WORK INSTRUCTIONS:
1 - According to the book review below, what are real life, business and investing?
2 - Say whether each statement agrees with the review of Principles below. Give yes or no and quote the words that decide it. (a) The reviewer describes the book as highly repetitive. (b) The reviewer recommends Principles to readers who want a self-help book. (c) Dalio holds that the world and our minds work like machines.

PASSAGE PROVIDED:
□ □ □ □

Tag: book

Book Review: Principles – Life and Work

In Principles: Life and Work (Amazon,) Ray Dalio, a highly successful hedge fund manager tries to write out rules for living one’s life and conducting business.

He should have stuck to managing other people’s money and spared us this tome. It is highly repetitive and completely off the rails. He thinks the world and our minds work like “machines” and that if you can figure out how that machine works, you are all set. The problem is that once you call something a “machine,” your imagination is handicapped by the fact that most machines are deterministic. Real life, business and investing is a system – a complex dynamic system. A system that changes based on how the people in the system behave. Good luck trying to “figure it out.”

The book is gibberish. If you really want to read a self-help book, read the very entertaining The Subtle Art of Not Giving a F*ck (Amazon.)

□ □ □ □

MATERIAL PROVIDED:
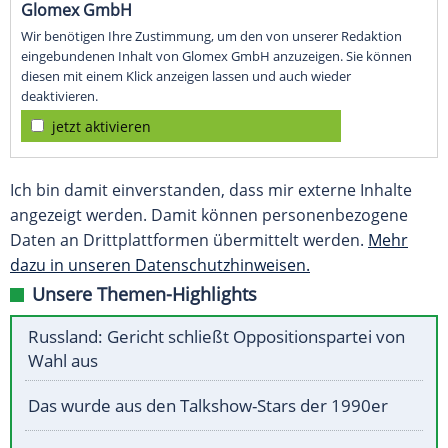
Glomex GmbH
Wir benötigen Ihre Zustimmung, um den von unserer Redaktion
eingebundenen Inhalt von Glomex GmbH anzuzeigen. Sie können
diesen mit einem Klick anzeigen lassen und auch wieder
deaktivieren.
jetzt aktivieren
Ich bin damit einverstanden, dass mir externe Inhalte
angezeigt werden. Damit können personenbezogene
Daten an Drittplattformen übermittelt werden.
Mehr
dazu in unseren Datenschutzhinweisen.
Unsere Themen-Highlights
Russland: Gericht schließt Oppositionspartei von
Wahl aus
Das wurde aus den Talkshow-Stars der 1990er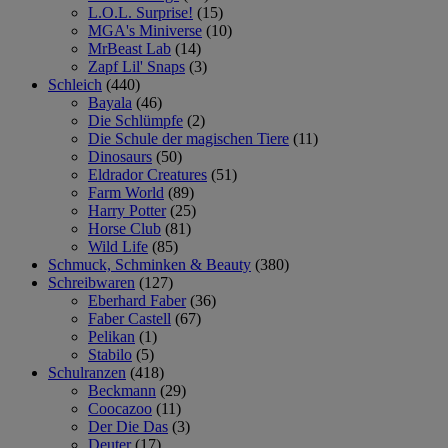
L.O.L. Surprise!
(15)
MGA's Miniverse
(10)
MrBeast Lab
(14)
Zapf Lil' Snaps
(3)
Schleich
(440)
Bayala
(46)
Die Schlümpfe
(2)
Die Schule der magischen Tiere
(11)
Dinosaurs
(50)
Eldrador Creatures
(51)
Farm World
(89)
Harry Potter
(25)
Horse Club
(81)
Wild Life
(85)
Schmuck, Schminken & Beauty
(380)
Schreibwaren
(127)
Eberhard Faber
(36)
Faber Castell
(67)
Pelikan
(1)
Stabilo
(5)
Schulranzen
(418)
Beckmann
(29)
Coocazoo
(11)
Der Die Das
(3)
Deuter
(17)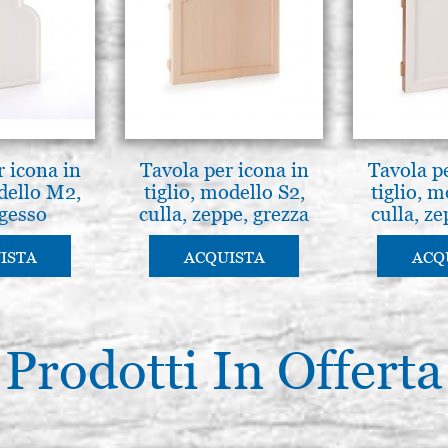
r icona in
Tavola per icona in
Tavola pe
odello M2,
tiglio, modello S2,
tiglio, m
 gesso
culla, zeppe, grezza
culla, ze
ISTA
ACQUISTA
ACQ
Prodotti In Offerta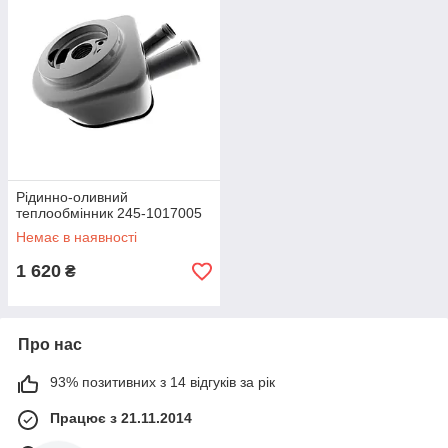
Рідинно-оливний
теплообмінник 245-1017005
Немає в наявності
1 620
₴
Про нас
93% позитивних з 14 відгуків за рік
Працює з 21.11.2014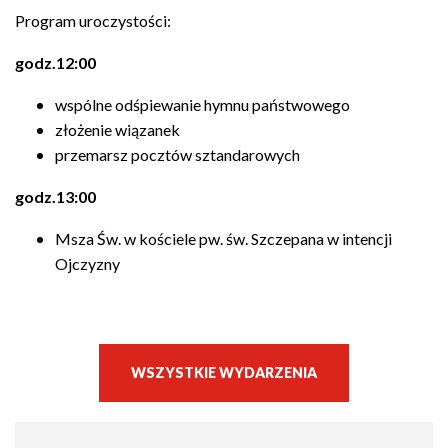
Program uroczystości:
godz.12:00
wspólne odśpiewanie hymnu państwowego
złożenie wiązanek
przemarsz pocztów sztandarowych
godz.13:00
Msza Św. w kościele pw. św. Szczepana w intencji
Ojczyzny
WSZYSTKIE WYDARZENIA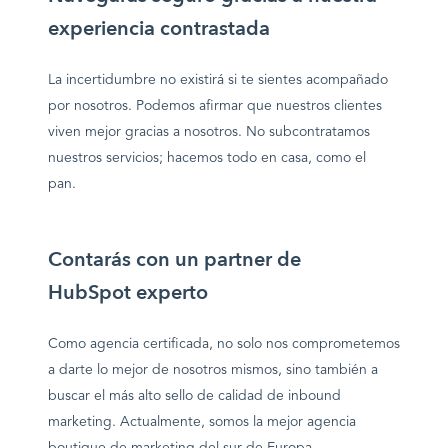
experiencia contrastada
La incertidumbre no existirá si te sientes acompañado
por nosotros. Podemos afirmar que nuestros clientes
viven mejor gracias a nosotros. No subcontratamos
nuestros servicios; hacemos todo en casa, como el
pan.
Contarás con un partner de
HubSpot experto
Como agencia certificada, no solo nos comprometemos
a darte lo mejor de nosotros mismos, sino también a
buscar el más alto sello de calidad de inbound
marketing. Actualmente, somos la mejor agencia
boutique de marketing del sur de Europa.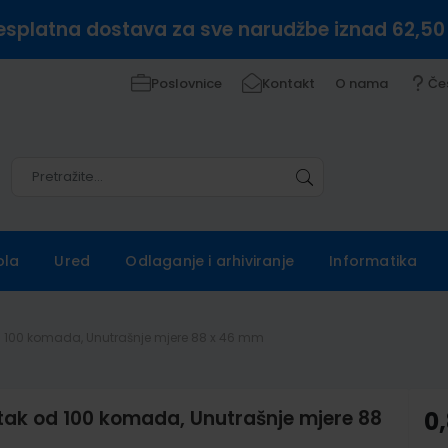
esplatna dostava za sve narudžbe iznad 62,50
Poslovnice
Kontakt
O nama
Če
Pretražite
Pretražite
ola
Ured
Odlaganje i arhiviranje
Informatika
d 100 komada, Unutrašnje mjere 88 x 46 mm
tak od 100 komada, Unutrašnje mjere 88
0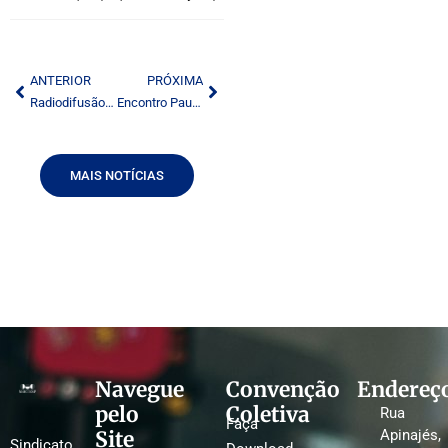
ANTERIOR
PRÓXIMA
Radiodifusão – Imposto por locação
Encontro Paulista da Radiodifusão
MAIS NOTÍCIAS
Navegue
Convenção
Endereç
pelo
Coletiva
Rua
Faça
Site
Apinajés,
Sindicato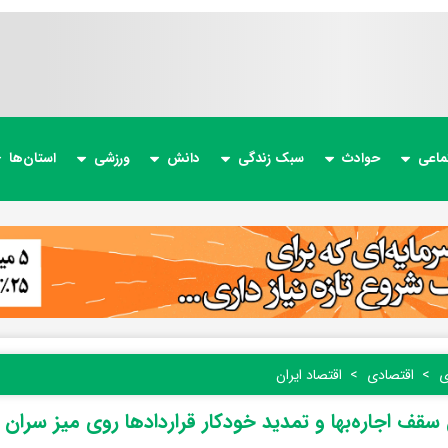
ماعی
حوادث
سبک زندگی
دانش
ورزشی
استان‌ها
ی
اقتصادی
اقتصاد ایران
سقف اجاره‌بها و تمدید خودکار قراردادها روی میز سران ق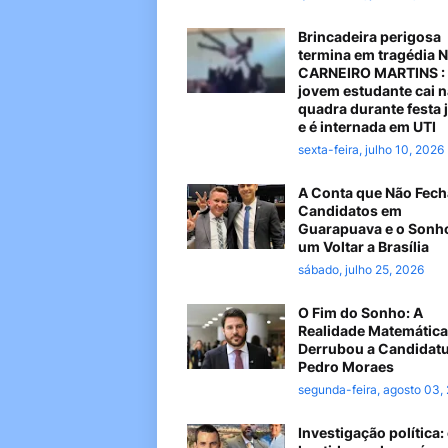
Brincadeira perigosa
termina em tragédia 
CARNEIRO MARTINS :
jovem estudante cai n
quadra durante festa 
e é internada em UTI
sexta-feira, julho 10, 2026
A Conta que Não Fech
Candidatos em
Guarapuava e o Sonh
um Voltar a Brasília
sábado, julho 25, 2026
O Fim do Sonho: A
Realidade Matemática
Derrubou a Candidatu
Pedro Moraes
segunda-feira, agosto 03,
Investigação política: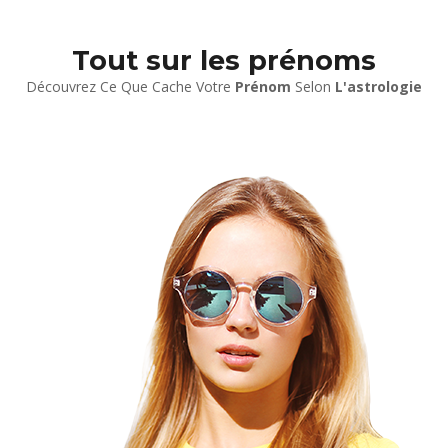
Tout sur les prénoms
Découvrez Ce Que Cache Votre
Prénom
Selon
L'astrologie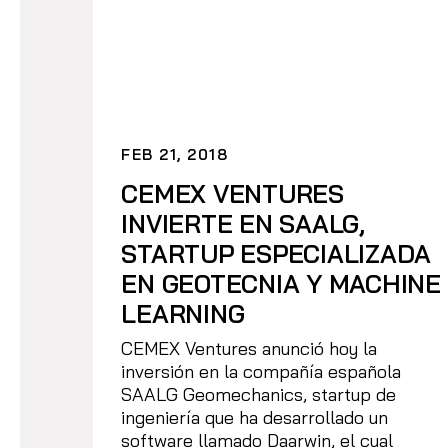
FEB 21, 2018
CEMEX VENTURES
INVIERTE EN SAALG,
STARTUP ESPECIALIZADA
EN GEOTECNIA Y MACHINE
LEARNING
CEMEX Ventures anunció hoy la
inversión en la compañía española
SAALG Geomechanics, startup de
ingeniería que ha desarrollado un
software llamado Daarwin, el cual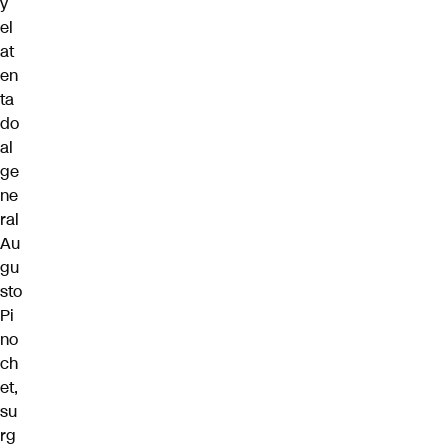
y
el
at
en
ta
do
al
ge
ne
ral
Au
gu
sto
Pi
no
ch
et,
su
rg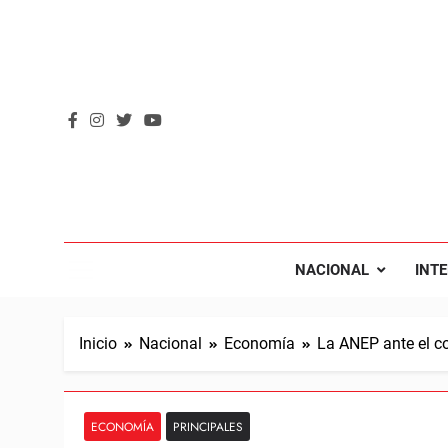
Saltar
al
contenido
REVOL
Internacio
NACIONAL
INT
Inicio
Nacional
Economía
La ANEP ante el c
ECONOMÍA
PRINCIPALES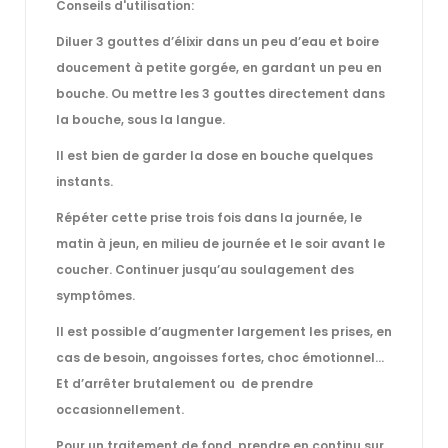
Conseils d'utilisation:
Diluer 3 gouttes d’élixir dans un peu d’eau et boire
doucement à petite gorgée, en gardant un peu en
bouche. Ou mettre les 3 gouttes directement dans
la bouche, sous la langue.
Il est bien de garder la dose en bouche quelques
instants.
Répéter cette prise trois fois dans la journée, le
matin à jeun, en milieu de journée et le soir avant le
coucher. Continuer jusqu’au soulagement des
symptômes.
Il est possible d’augmenter largement les prises, en
cas de besoin, angoisses fortes, choc émotionnel…
Et d’arrêter brutalement ou de prendre
occasionnellement.
Pour un traitement de fond, prendre en continu sur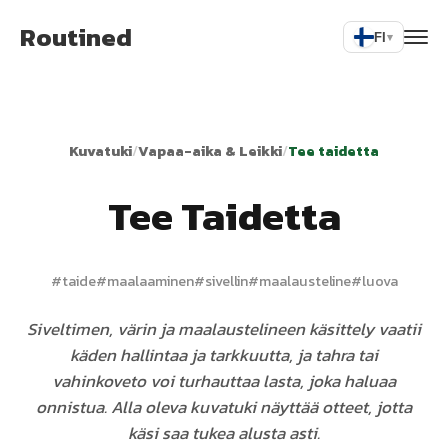
Routined
FI
▾
Kuvatuki
/
Vapaa-aika & Leikki
/
Tee taidetta
Tee Taidetta
#
taide
#
maalaaminen
#
sivellin
#
maalausteline
#
luova
Siveltimen, värin ja maalaustelineen käsittely vaatii
käden hallintaa ja tarkkuutta, ja tahra tai
vahinkoveto voi turhauttaa lasta, joka haluaa
onnistua. Alla oleva kuvatuki näyttää otteet, jotta
käsi saa tukea alusta asti.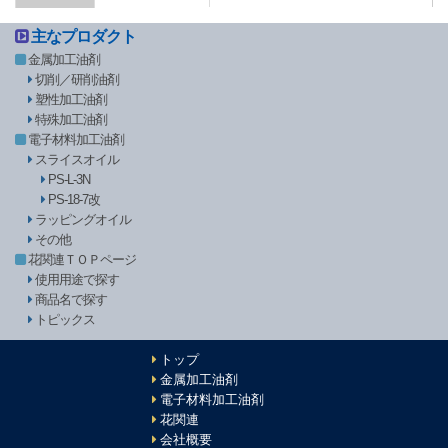
主なプロダクト
金属加工油剤
切削／研削油剤
塑性加工油剤
特殊加工油剤
電子材料加工油剤
スライスオイル
PS-L-3N
PS-18-7改
ラッピングオイル
その他
花関連ＴＯＰページ
使用用途で探す
商品名で探す
トピックス
トップ
金属加工油剤
電子材料加工油剤
花関連
会社概要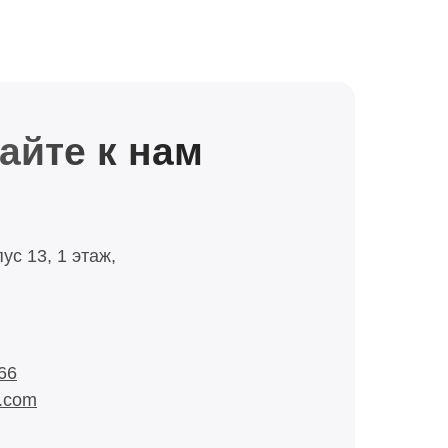
айте к нам
ус 13, 1 этаж,
66
l.com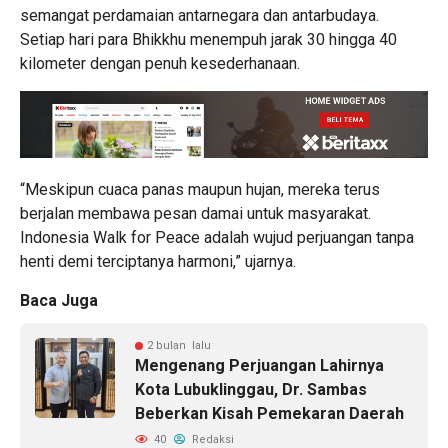
semangat perdamaian antarnegara dan antarbudaya.
Setiap hari para Bhikkhu menempuh jarak 30 hingga 40
kilometer dengan penuh kesederhanaan.
“Meskipun cuaca panas maupun hujan, mereka terus
berjalan membawa pesan damai untuk masyarakat.
Indonesia Walk for Peace adalah wujud perjuangan tanpa
henti demi terciptanya harmoni,” ujarnya.
Baca Juga
2 bulan lalu
Mengenang Perjuangan Lahirnya
Kota Lubuklinggau, Dr. Sambas
Beberkan Kisah Pemekaran Daerah
40
Redaksi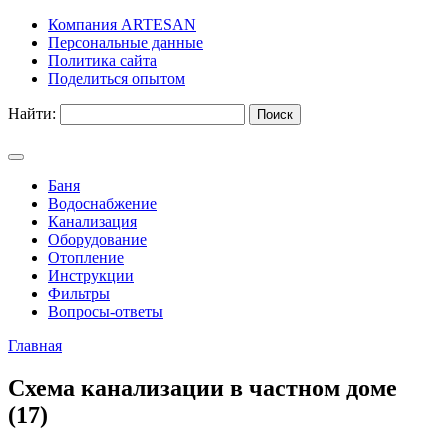
Компания ARTESAN
Персональные данные
Политика сайта
Поделиться опытом
Найти:
Баня
Водоснабжение
Канализация
Оборудование
Отопление
Инструкции
Фильтры
Вопросы-ответы
Главная
Схема канализации в частном доме
(17)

□ □ □ □

RESULTS OF THE EXERCISE:
1 - A system, specifically a complex dynamic system.

2 -
(a) Yes: "It is highly repetitive and completely off the rails."
(b) No: "The book is gibberish. If you really want to read a self-help book, read the very entertaining The Subtle Art of Not Giving a F*ck"
(c) Yes: "He thinks the world and our minds work like “machines”"